• **Records supplied**
******************************
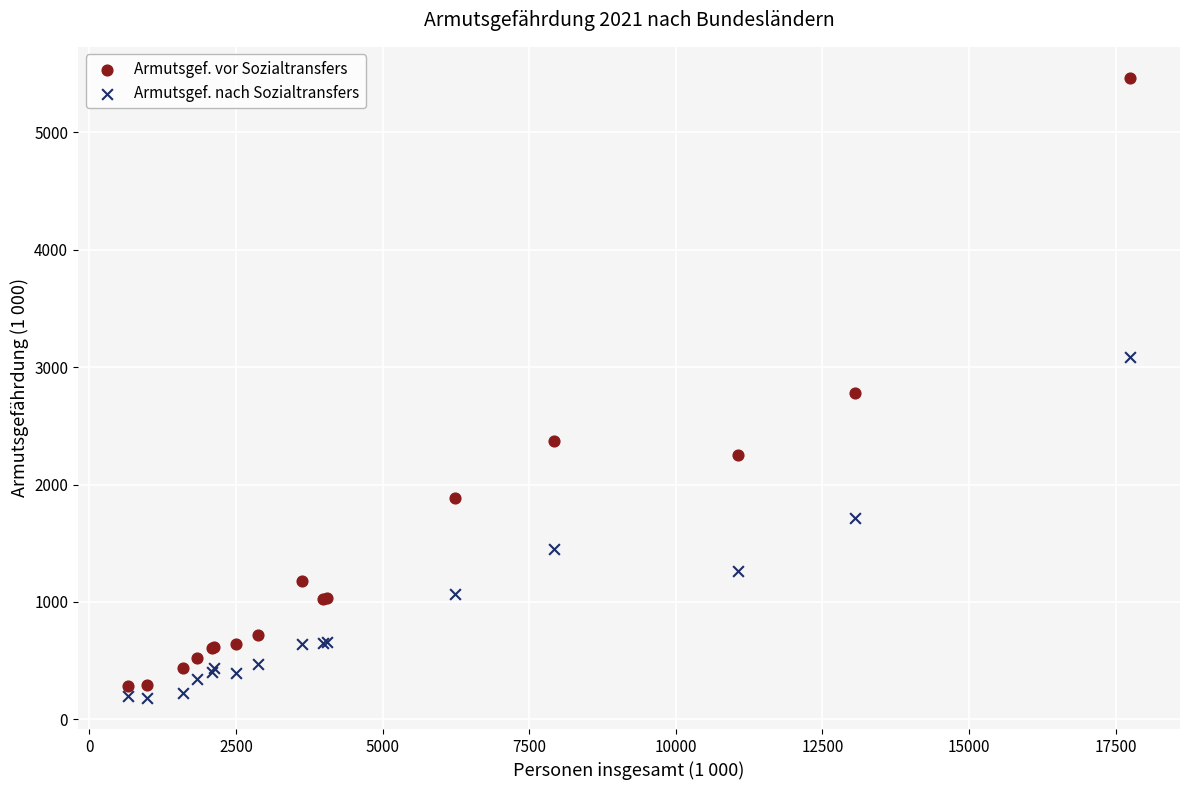

Which series contains the highest Y value?

Armutsgef. vor Sozialtransfers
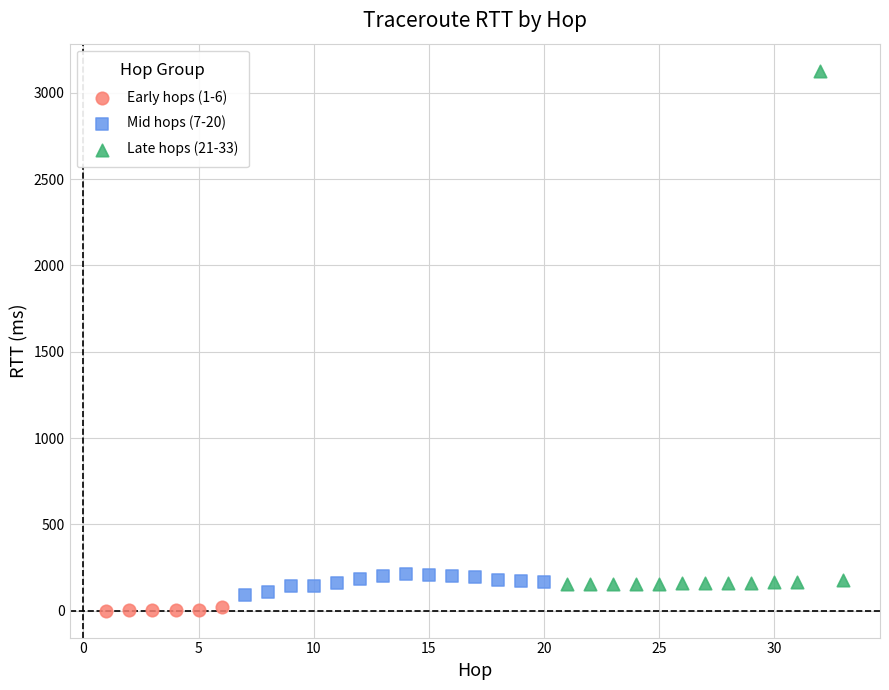

Which series has the widest spread of Y values?

Late hops (21-33)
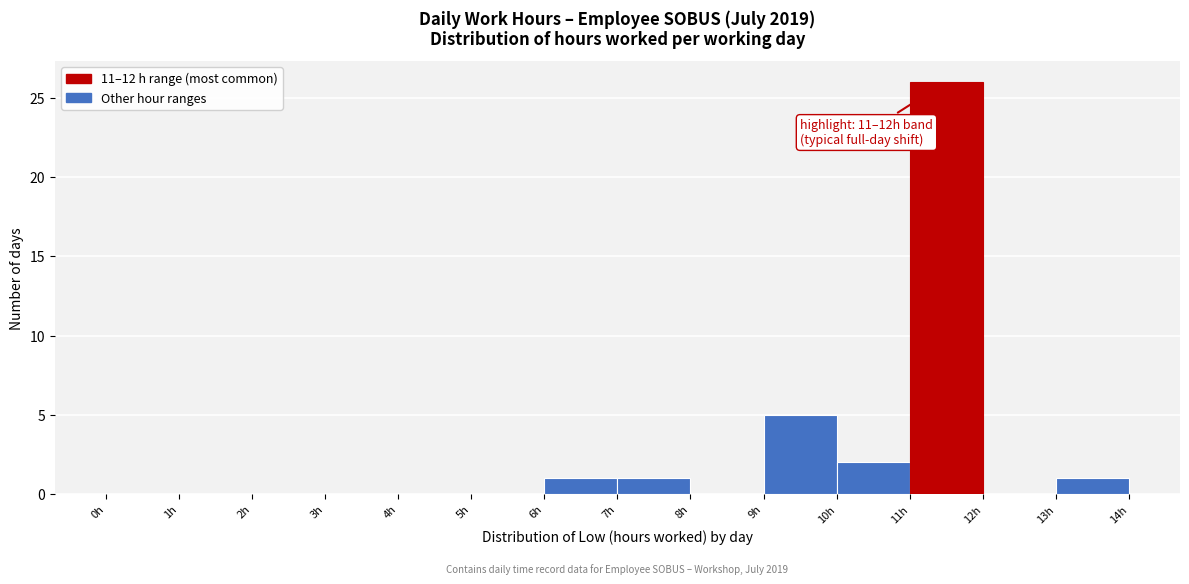

Over which range of the x-axis is the bar tallest?

11 to 12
******************************
• **Brief**
Rewrite all of the entries above, swapping "series" for "data set" and leaving everything else unchanged. Omit the pictures from your version.

• **Response area**
Which data set contains the highest Y value?

Armutsgef. vor Sozialtransfers

Which data set has the widest spread of Y values?

Late hops (21-33)

Over which range of the x-axis is the bar tallest?

11 to 12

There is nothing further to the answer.